The Book of Joan

I look at my hands. I bring them to my face and smell them. Something from childhood. Something half there and half imagined.

The image comes to me in a retinal flash. My brother as a boy, a field away from me. In my hand a red rock. A children’s game. I shove my fist into the dirt and push down and down until my whole girl-arm is buried. My hand connects with something hot or cold, or both, not solid, but moving, like a wave. I let go of the red rock when my hand and arm feel like they’re dissolving. Not until I hear my brother screaming down the field from me—“It’s a rock! A red rock! It shot up out of the ground”—do I understand.

There is current underground.

Could that be what he was talking about before he died? I look at his lifeless face, gray among the detritus on the cave floor across from me.

Without thought, as if from muscle memory, I jam my hands into the earth up to my wrists, nearly breaking them against the hard ground, and then I shove them down deeper, to my elbows, and then deeper still, until I’m shouldering the dirt, my face an inch from it. I smell what’s still alive on the planet, beetles and worms and potato bugs; I stare at my dead brother and the blackened place where Leone used to be; and I press on until half my body is buried. I close my eyes. My face burrows like an animal’s. My mouth tastes the dirt. The blue light at the side of my head ignites and hums. The song explodes inside my skull and the opened cave begins to shiver like a convulsing body. My hands and arms start to burn—or are they freezing?—something, some energy, has my arms, as if they are not part of me any longer, something alive and electrical in the dirt. And then my arms feel like they are no longer arms at all, but extensions of light, long-tendrilled beams shooting out from my torso and into the ground. I’m burying myself, but in my mind’s eye I can see thousands and thousands of beams of light underground, crisscrossing like a strange highway of flame, with my own body serving as an interstice. My head shoots back, my mouth opens, my jaw locks, and light—aqua light and orange light and indigo light and red light—shoots out from my eyes, my nose, my mouth and ears and every pore of my body, and finally an enormous blast catapults me into the air and back down to the earth with the thud of an animal’s body and a snapping sound in my sternum.

Silence.

When I open my eyes to the dead air, calm again, I am not alone. There is my body, my brother’s corpse, the loss of my Leone, and now, someone else.

Someone is here with me.





Chapter Twenty




“Trinculo Forsythe, you stand accused of aiding and abetting a known eco-terrorist and enemy of the state—”

“Your mother was an artless ass-fed canker. Aussi, s’il vous pla?t, to what entity precisely do you refer when you use the word state? Because I know you can’t possibly mean this shit-pile of orbiting techno-corporeal hackery. You have no authority over me, you clay-brained skin-husk. Go fold up into your own clouted grafts.”

Christine’s heart breaks open and she falls for Trinculo all over again. He had earned himself a trial after all, and he meant to make it his, starting with this preliminary meeting between accused and abuser—accuser.

Spittle wells up in her mouth. She swallows. Bites the inside of her cheek. She is now in the terrible position of witness, as if her agency had been given a new point of view.

Where is her place in the story?

Her terror slowly degrades her courage. She bites the inner flesh of her cheek harder, tastes the metaled secretion of blood. Snap out of it. You are a writer. But what happens when the story is stolen away from its author? Don’t panic. Don’t be an ass. Learn to inhabit any role.

Christine can’t see everything happening in the room, but thanks to the spider’s microscopic lens she can see things in glimpses, and of course she hears everything.

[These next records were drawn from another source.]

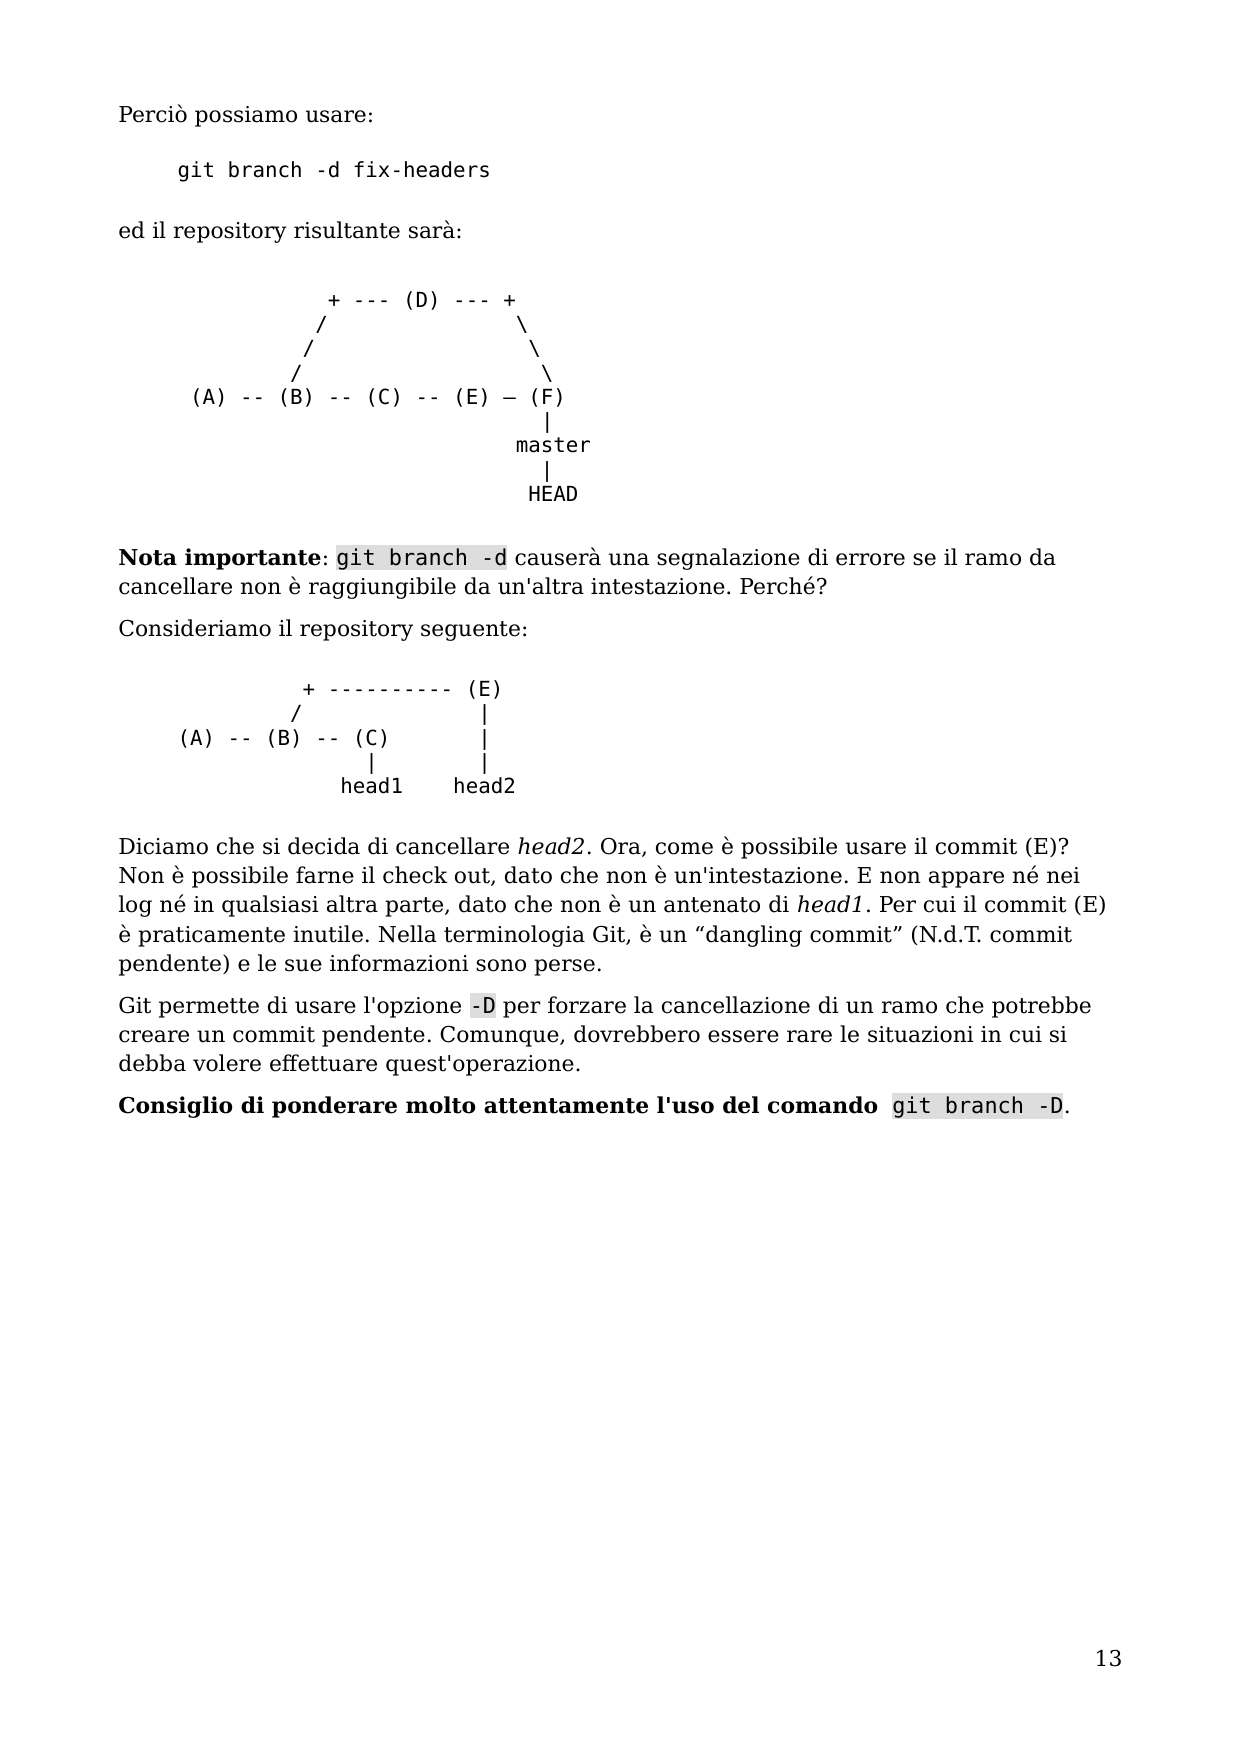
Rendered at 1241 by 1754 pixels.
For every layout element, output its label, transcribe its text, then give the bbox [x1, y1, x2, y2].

text Diciamo che si decida di cancellare head2. Ora, come è possibile usare il commit (E)? Non è possibile farne il check out, dato che non è un'intestazione. E non appare né nei log né in qualsiasi altra parte, dato che non è un antenato di head1. Per cui il commit (E) è praticamente inutile. Nella terminologia Git, è un “dangling commit” (N.d.T. commit pendente) e le sue informazioni sono perse. [118, 834, 1122, 977]
text Consideriamo il repository seguente: [118, 616, 1122, 641]
text git branch -d fix-headers [177, 158, 1063, 182]
text Consiglio di ponderare molto attentamente l'uso del comando git branch -D. [118, 1093, 1122, 1119]
text + --- (D) --- + / \ / \ / \ (A) -- (B) -- (C) -- (E) – (F) | master | HEAD [177, 288, 1063, 506]
text + ---------- (E) / | (A) -- (B) -- (C) | | | head1 head2 [177, 677, 1063, 798]
text Perciò possiamo usare: [118, 102, 1122, 128]
text Git permette di usare l'opzione -D per forzare la cancellazione di un ramo che potrebbe creare un commit pendente. Comunque, dovrebbero essere rare le situazioni in cui si debba volere effettuare quest'operazione. [118, 993, 1122, 1077]
text ed il repository risultante sarà: [118, 218, 1122, 243]
text Nota importante: git branch -d causerà una segnalazione di errore se il ramo da cancellare non è raggiungibile da un'altra intestazione. Perché? [118, 544, 1122, 599]
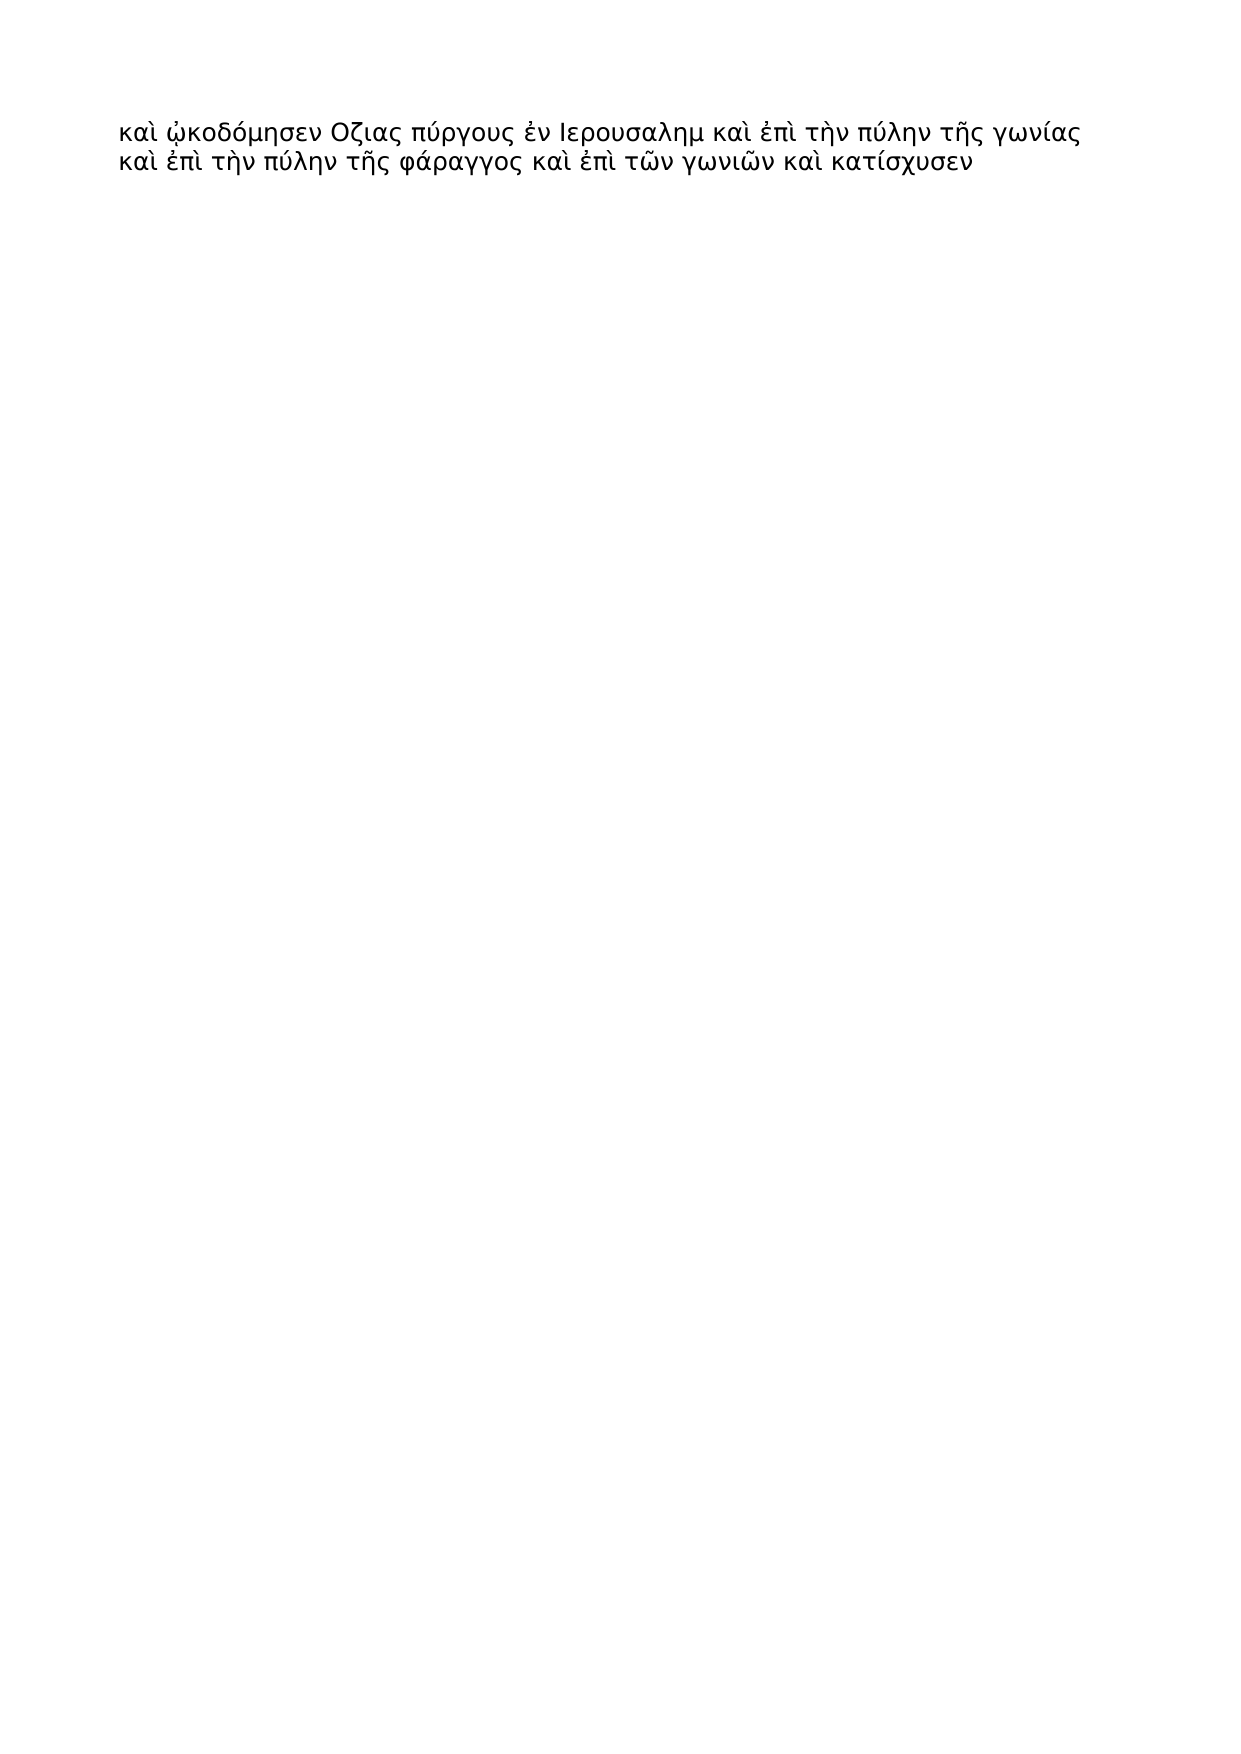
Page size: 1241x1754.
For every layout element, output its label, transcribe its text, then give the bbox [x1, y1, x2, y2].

text καὶ ᾠκοδόμησεν Οζιας πύργους ἐν Ιερουσαλημ καὶ ἐπὶ τὴν πύλην τῆς γωνίας καὶ ἐπὶ τὴν πύλην τῆς φάραγγος καὶ ἐπὶ τῶν γωνιῶν καὶ κατίσχυσεν [118, 118, 1122, 176]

Jean de Men’s horrible overflowing robes of grafted flesh hang from his head like an old French aristocratic wig, draping down from his arms in faux-crocheted brocade, dragging across the floor with ludicrous pomp. His eyes hide beneath several folds of graying grafts, but his mouth is black and open and terrible, his tongue too pink, almost red, his teeth strangely yellow and small.

Her Trinculo, though bound and attached to some kind of mobile sentry unit, looks magnificent in his indifference. Each time Jean de Men speaks or gestures, Trinculo studies the ceiling or floor or his own crotch. If his hands were free, she felt sure he would have scratched his absent balls. But what crumples her heart is his chest—the land of body between his shoulders. The graft there is hers. Or was. She’d spent such careful hours there, inventing a story about a city of androgenes in which only he could provide pleasure. It seemed to her ever after that he carried himself differently. Chest forward, chin up. Shoulders back. As if to tell the microworld of their stupid floating existence: once there were bodies. Read yourself back to life. In place of their sexual union, she’d written desire straight into his flesh.

The spider lodges itself near the bones of his clavicle.